November 2022
Laura Ann Reed
lagreed@frontier.com
lagreed@frontier.com
Bio Note: There’s always that mystery of why certain moments from our past return and return. Moments that wouldn’t seem, on a superficial level, to merit so much attention—like the recollection of my father polishing his shoes each weekend—somehow entrench themselves in the heart and mind. And too, the memory of my grandfather darting from chair to chair as he played chess against himself. But of course, embedded in those moments are worlds of association.
Red Bird of Love
A poem’s final line: All forms, the man wrote, tend toward blur reminds me of my dad, how he recedes into dense fog and rarely speaks to me anymore. Although occasionally a phrase or two comes back from that song he’d sing when he thought no one was listening: When the red, red robin comes bob, bob, bobbin’ along, there’ll be no more sobbin’ when he starts singing his old sweet song— Truth lies in silence, he’d say wearing that pensive look as he polished his work shoes early Sunday mornings while I’d watch his face, waiting for him to say something true. No confusion in those days over truth’s location. Truth was in my skinny legs that propelled me to the door when he came back from the laboratory reeking of test tubes filled with alfalfa juice. Truth was in his chemist’s slender hands that dropped briefcase and lunch box to scoop me up. That man who’d rise in darkness to lure the sun above the horizon, who later lullabied me into dreams. When did his shape begin to blur, his colors fade? How I miss him, my dad, that red bird of love.

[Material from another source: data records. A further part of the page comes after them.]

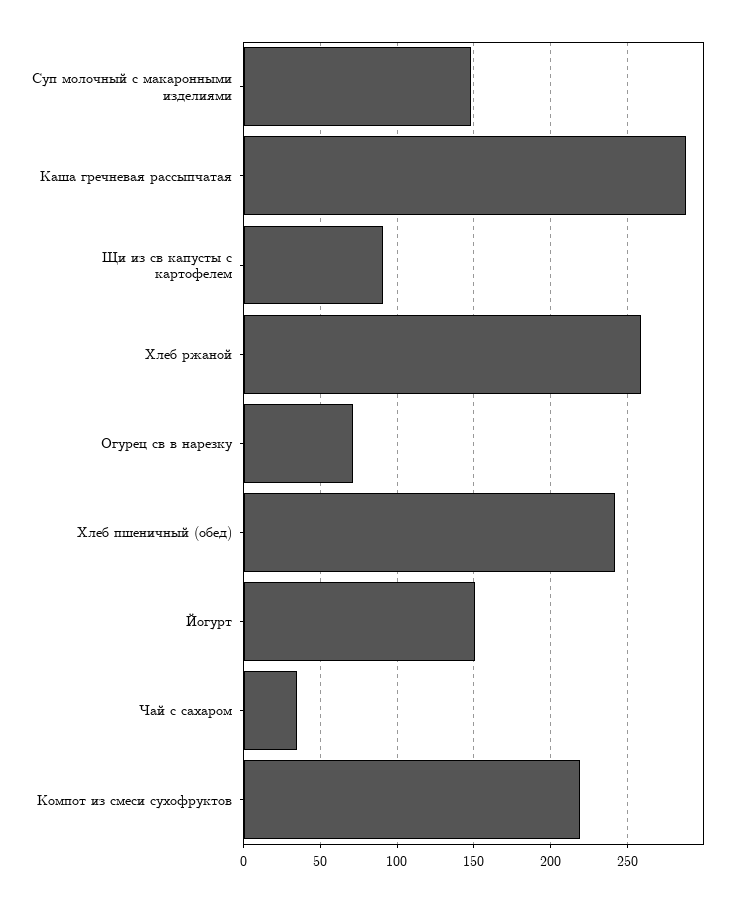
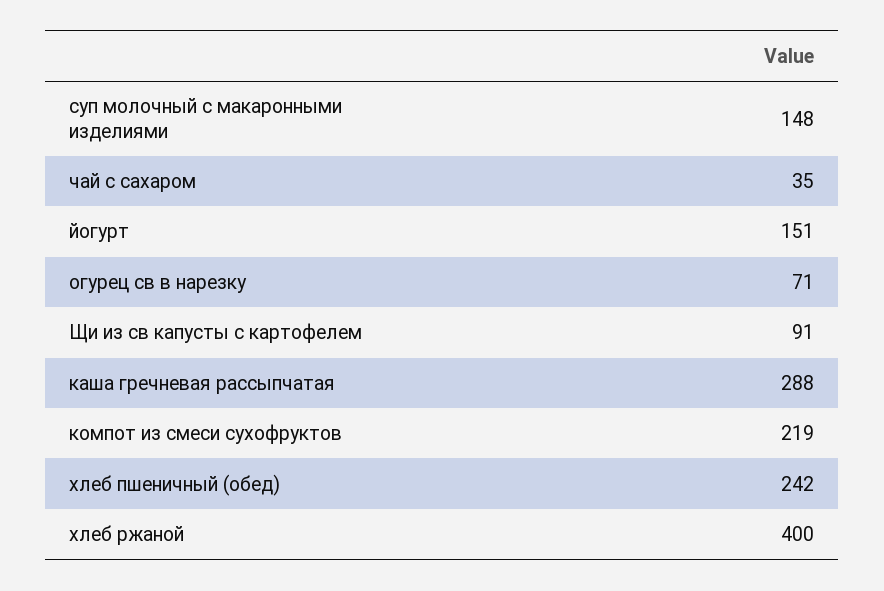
  {
    "Суп молочный с макаронными изделиями": 148,
    "Каша гречневая рассыпчатая": 288,
    "Щи из св капусты с картофелем": 91,
-   "Хлеб ржаной": 260,
+   "Хлеб ржаной": 400,
    "Огурец св в нарезку": 71,
    "Хлеб пшеничный (обед)": 242,
    "Йогурт": 151,
    "Чай с сахаром": 35,
    "Компот из смеси сухофруктов": 219
  }

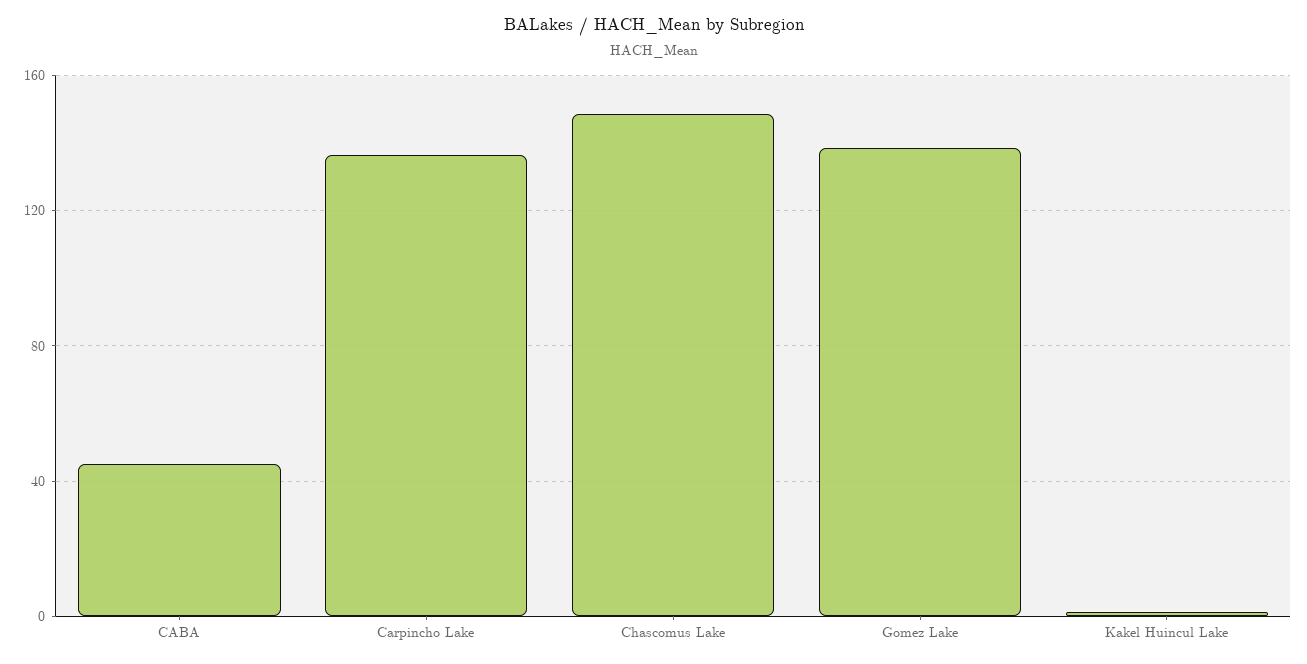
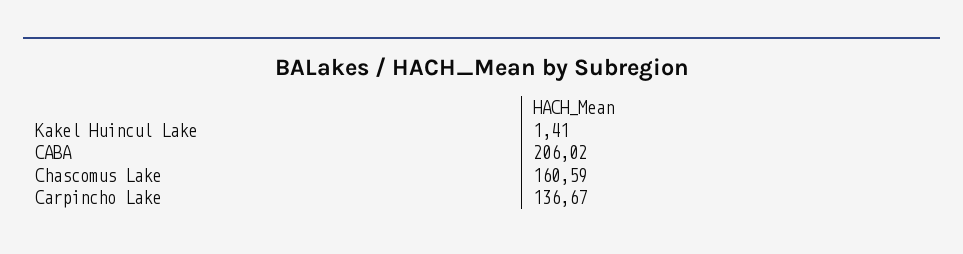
  {
-   "CABA": 45,
+   "CABA": 206.02,
    "Carpincho Lake": 136.67,
-   "Chascomus Lake": 150,
+   "Chascomus Lake": 160.59,
-   "Gomez Lake": 140,
    "Kakel Huincul Lake": 1.41
  }

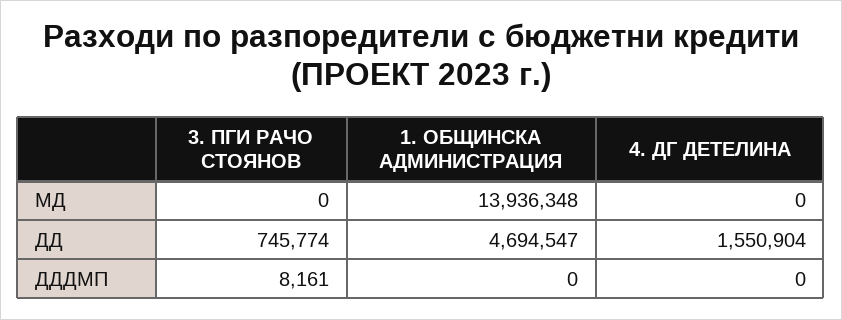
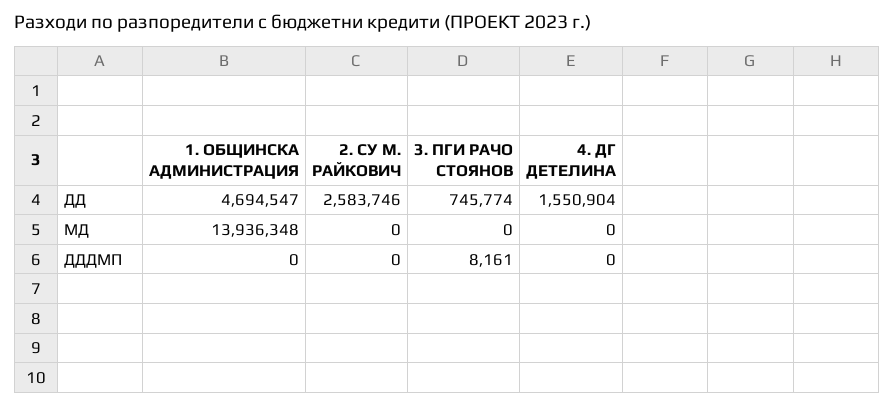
  {
    "3. ПГИ РАЧО СТОЯНОВ": {
      "МД": 0,
      "ДД": 745774,
      "ДДДМП": 8161
    },
    "1. ОБЩИНСКА АДМИНИСТРАЦИЯ": {
      "МД": 13936348,
      "ДД": 4694547,
      "ДДДМП": 0
    },
    "4. ДГ ДЕТЕЛИНА": {
      "МД": 0,
      "ДД": 1550904,
      "ДДДМП": 0
-   }
+   },
+   "2. СУ М. РАЙКОВИЧ": {
+     "ДД": 2583746,
+     "МД": 0,
+     "ДДДМП": 0
+   }
  }

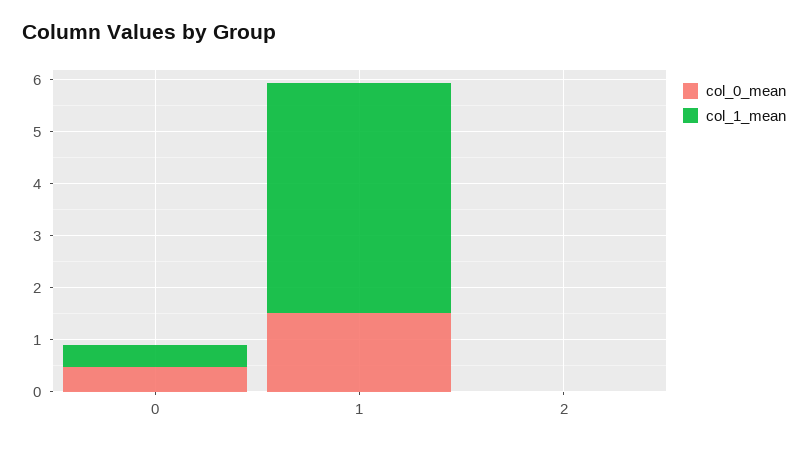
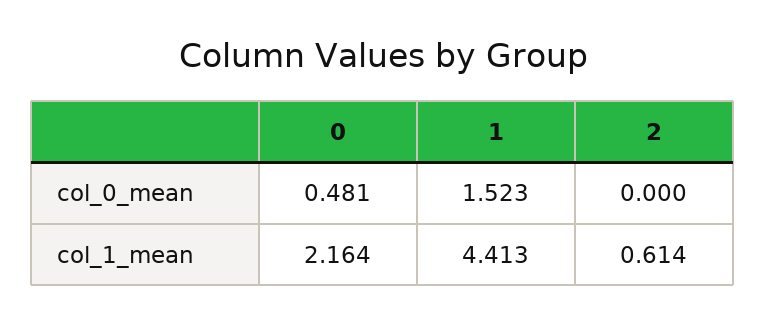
  {
    "col_0_mean": {
      "0": 0.481,
      "1": 1.523,
      "2": 0
    },
    "col_1_mean": {
-     "0": 0.4,
+     "0": 2.164,
      "1": 4.413,
-     "2": 0
+     "2": 0.614
    }
  }

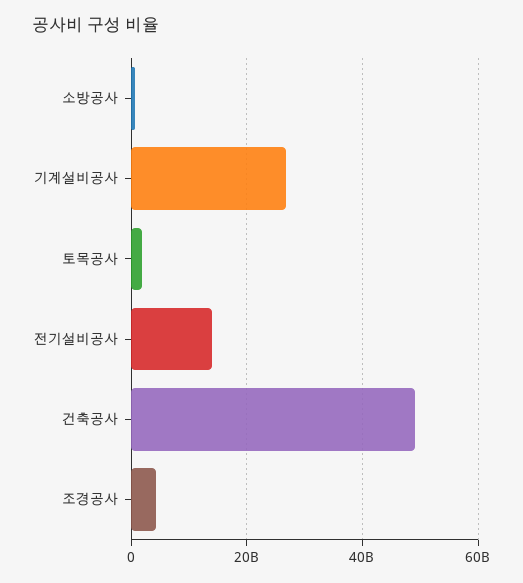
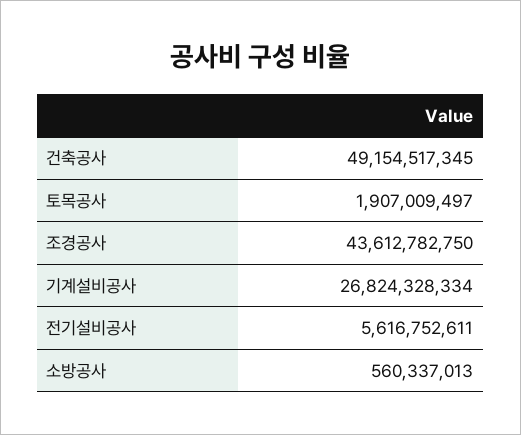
  {
    "소방공사": 560337013,
    "기계설비공사": 26824328334,
    "토목공사": 1907009497,
-   "전기설비공사": 14000000000,
+   "전기설비공사": 5616752611,
    "건축공사": 49154517345,
-   "조경공사": 4000000000
+   "조경공사": 43612782750
  }

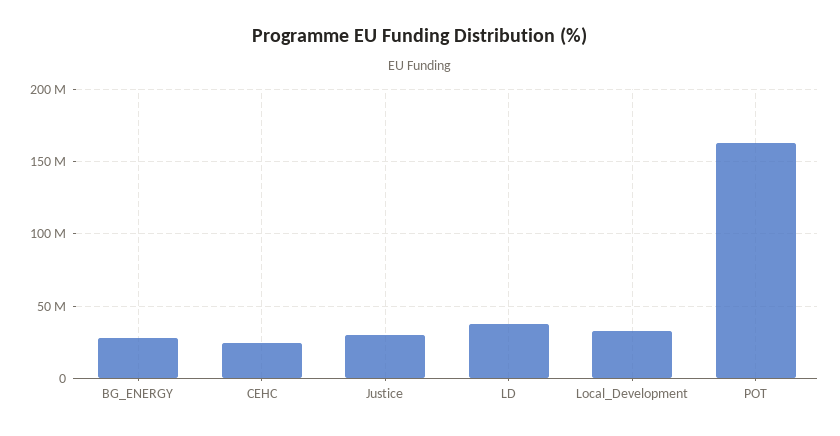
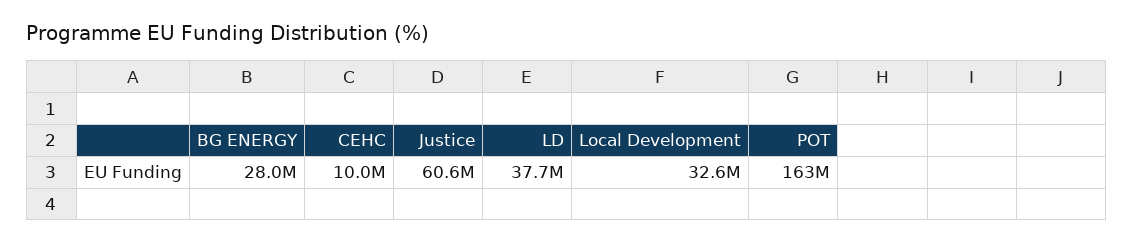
  {
    "BG_ENERGY": 28000000,
-   "CEHC": 25000000,
+   "CEHC": 10000000,
-   "Justice": 30000000,
+   "Justice": 60600000,
    "LD": 37700000,
    "Local_Development": 32600000,
    "POT": 163000000
  }

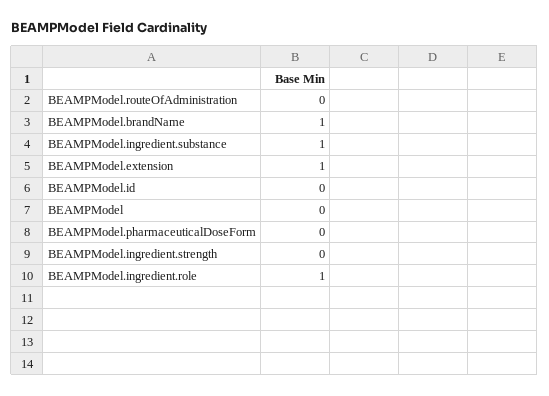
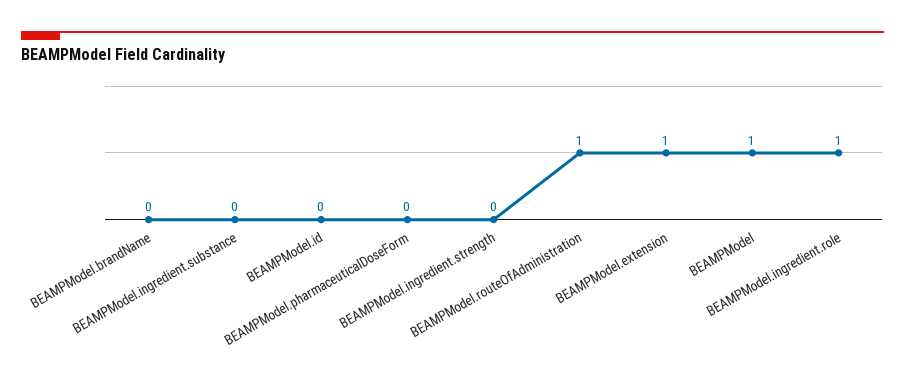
  {
-   "BEAMPModel.routeOfAdministration": 0,
+   "BEAMPModel.routeOfAdministration": 1,
-   "BEAMPModel.brandName": 1,
+   "BEAMPModel.brandName": 0,
-   "BEAMPModel.ingredient.substance": 1,
+   "BEAMPModel.ingredient.substance": 0,
    "BEAMPModel.extension": 1,
    "BEAMPModel.id": 0,
-   "BEAMPModel": 0,
+   "BEAMPModel": 1,
    "BEAMPModel.pharmaceuticalDoseForm": 0,
    "BEAMPModel.ingredient.strength": 0,
    "BEAMPModel.ingredient.role": 1
  }

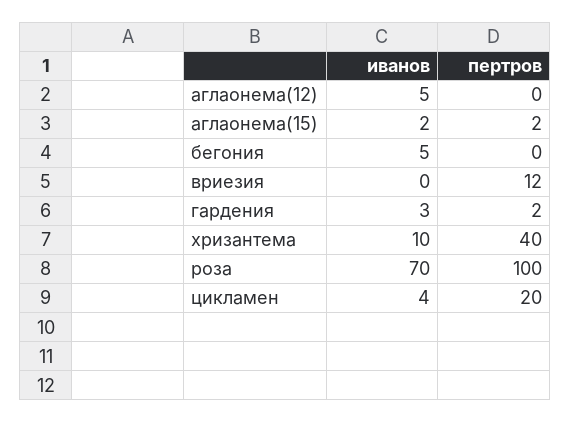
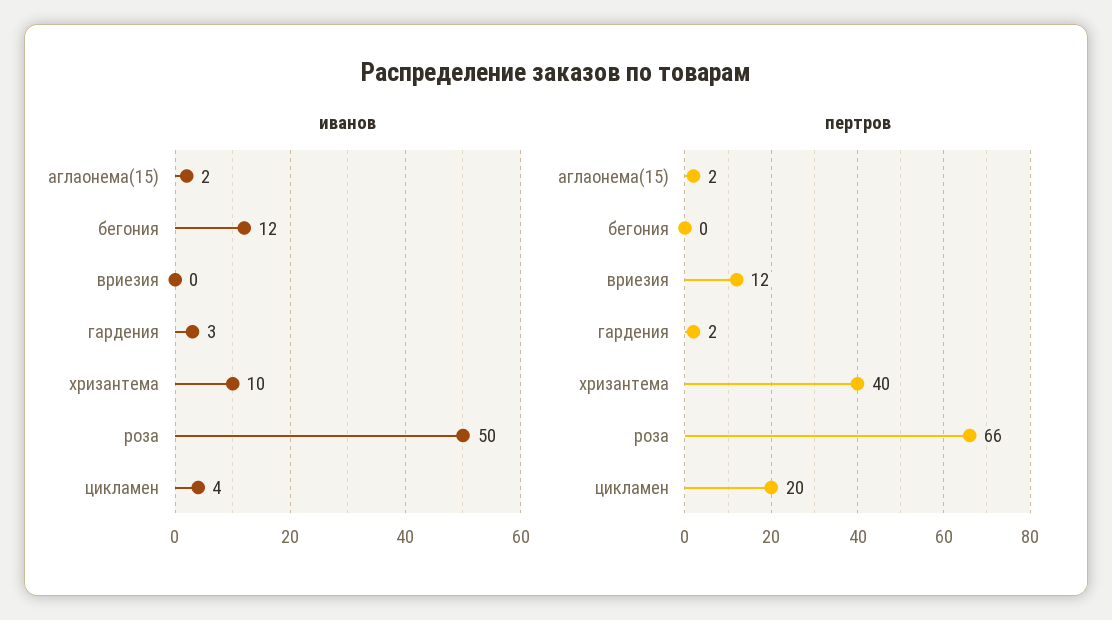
  {
    "иванов": {
-     "аглаонема(12)": 5,
      "аглаонема(15)": 2,
-     "бегония": 5,
+     "бегония": 12,
      "вриезия": 0,
      "гардения": 3,
      "хризантема": 10,
-     "роза": 70,
+     "роза": 50,
      "цикламен": 4
    },
    "пертров": {
-     "аглаонема(12)": 0,
      "аглаонема(15)": 2,
      "бегония": 0,
      "вриезия": 12,
      "гардения": 2,
      "хризантема": 40,
-     "роза": 100,
+     "роза": 66,
      "цикламен": 20
    }
  }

An earlier version was published in Willawaw Journal
The Sweetness
My grandfather peels cellophane wrap from a fresh pack of Camels, taps one out, lights up, and blows a perfect orbit above my head. I rise on my toes and reach toward a form that blurs and disappears. In the windless heat and deep shadow of a California orange grove, I suddenly need to know: Grandpa, how long did that boat take to get here from Odessa? Where did your sister go? When he gestures with a weathered hand, I look down at the sunbaked ground, hoping for a glimpse of my great-aunt’s face. But all I see is dust, and a dust-choked jimson-weed. Grandpa, is it true, what my mother says, that you brought only those Yiddish songs you wrote? He goes into the house and comes out carrying a card-table and two folding chairs. He sets up his chessboard in the green shade of a citrus tree and darts from chair to chair, playing against himself. He doesn’t cheat. I watch him nudge a knight, a queen. Grandpa, when you were my age, did you laugh? Did you dance? He swivels in his seat and plucks a Valencia orange from a branch behind his back. He strips the rind with his pocket knife and hands me a piece of fruit. I eat it all, meat, pith, seeds— the way the earth ate my grandfather’s life, his sister’s. The way it will eat mine. Juice streams down my chin. My eyes sting from the sweetness.